[Action item]: The answer must consist of every line from the data that holds "Figure".
........
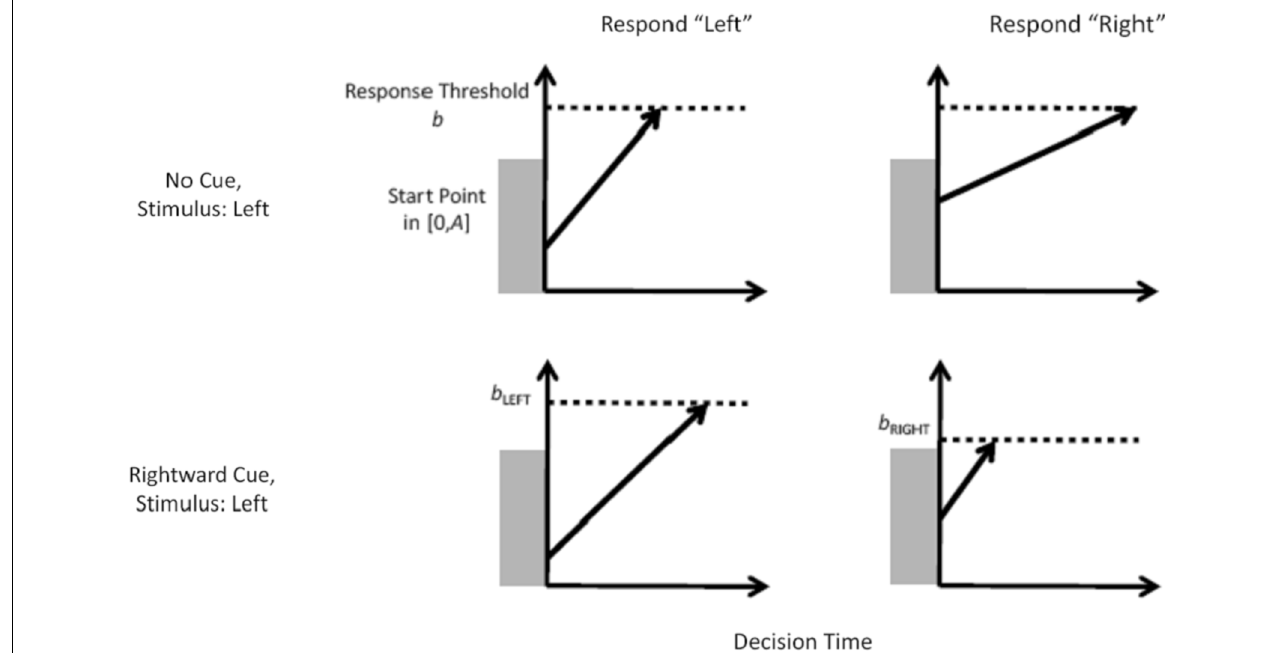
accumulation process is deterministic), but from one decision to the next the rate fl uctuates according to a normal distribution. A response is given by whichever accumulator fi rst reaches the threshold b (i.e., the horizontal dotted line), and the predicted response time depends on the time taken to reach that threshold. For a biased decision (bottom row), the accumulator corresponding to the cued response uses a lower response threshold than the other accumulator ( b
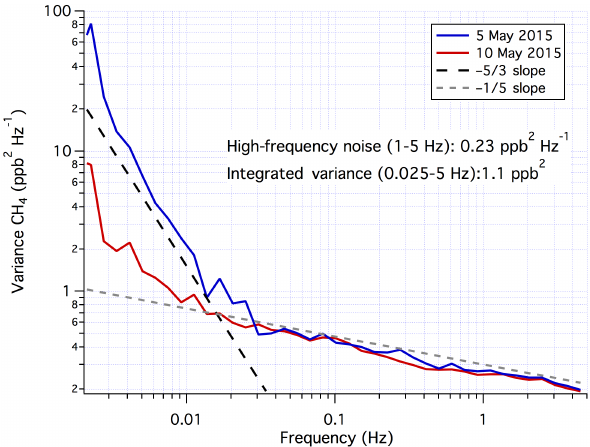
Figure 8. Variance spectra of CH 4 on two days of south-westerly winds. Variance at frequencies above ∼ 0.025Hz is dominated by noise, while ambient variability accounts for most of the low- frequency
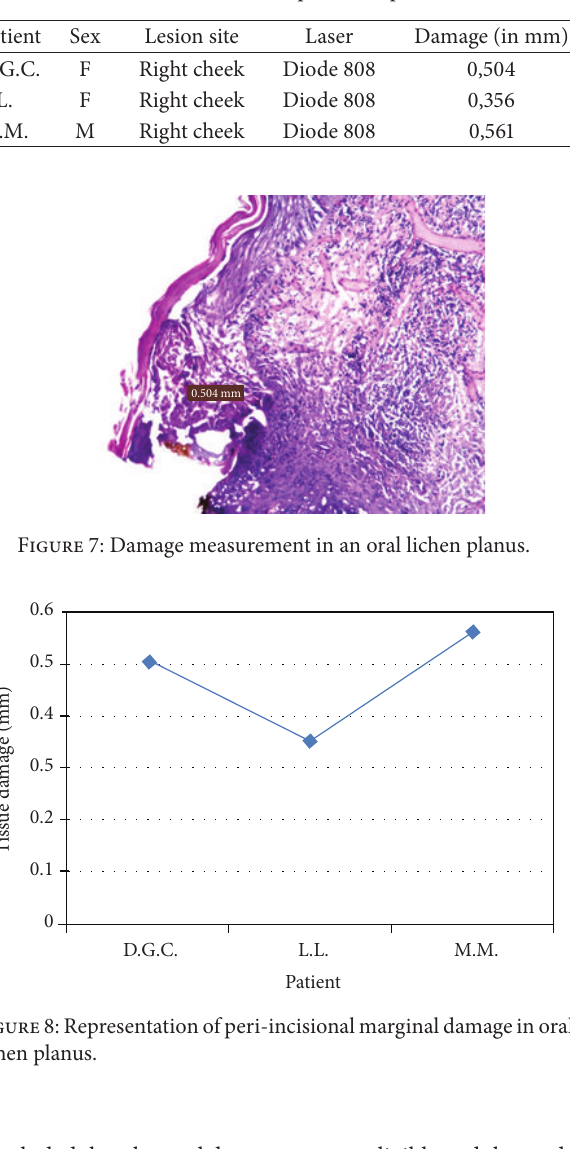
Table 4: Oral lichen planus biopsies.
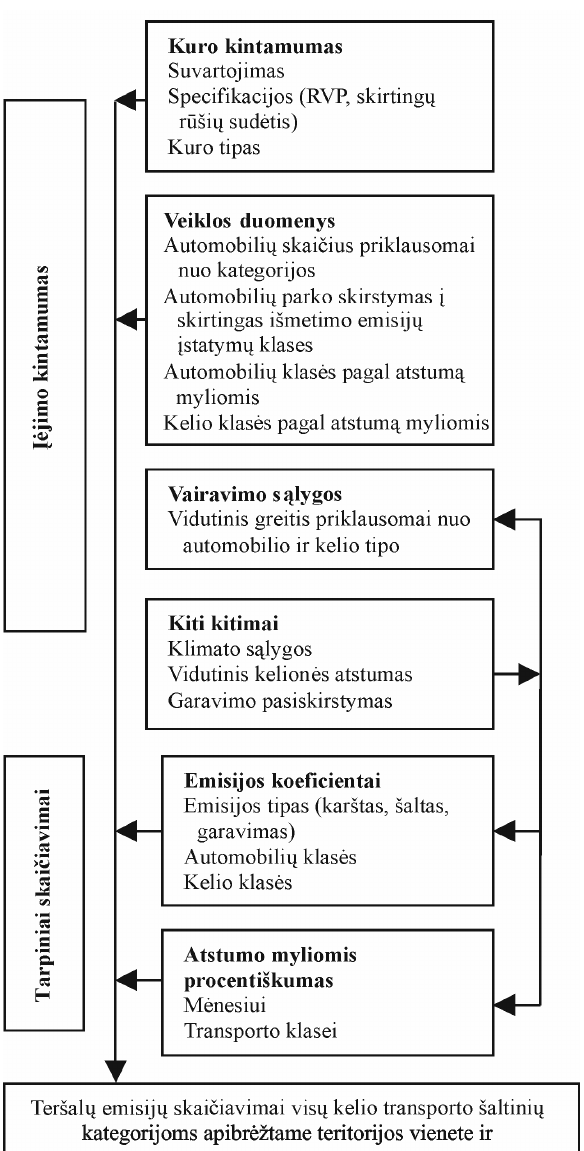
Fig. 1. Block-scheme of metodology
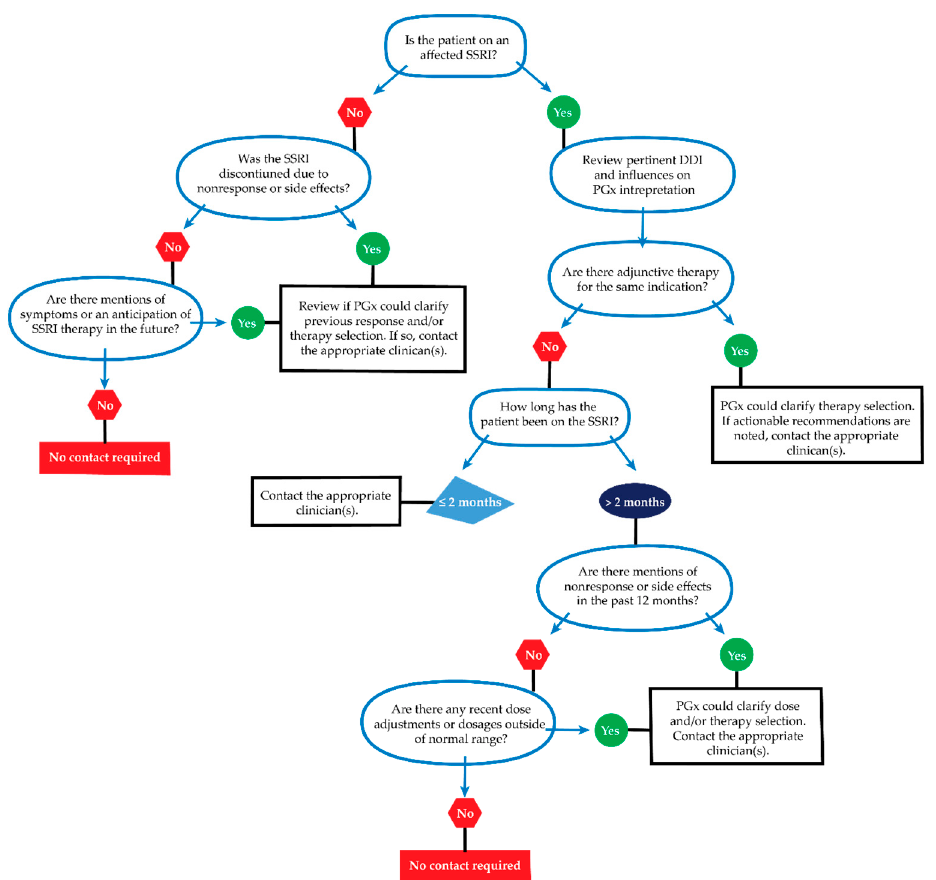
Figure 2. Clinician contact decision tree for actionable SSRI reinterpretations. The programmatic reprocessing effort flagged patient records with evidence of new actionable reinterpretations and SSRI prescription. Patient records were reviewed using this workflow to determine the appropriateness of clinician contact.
........
[Problem solution]:
Figure 8. Variance spectra of CH 4 on two days of south-westerly winds. Variance at frequencies above ∼ 0.025Hz is dominated by noise, while ambient variability accounts for most of the low- frequency
Figure 2. Clinician contact decision tree for actionable SSRI reinterpretations. The programmatic reprocessing effort flagged patient records with evidence of new actionable reinterpretations and SSRI prescription. Patient records were reviewed using this workflow to determine the appropriateness of clinician contact.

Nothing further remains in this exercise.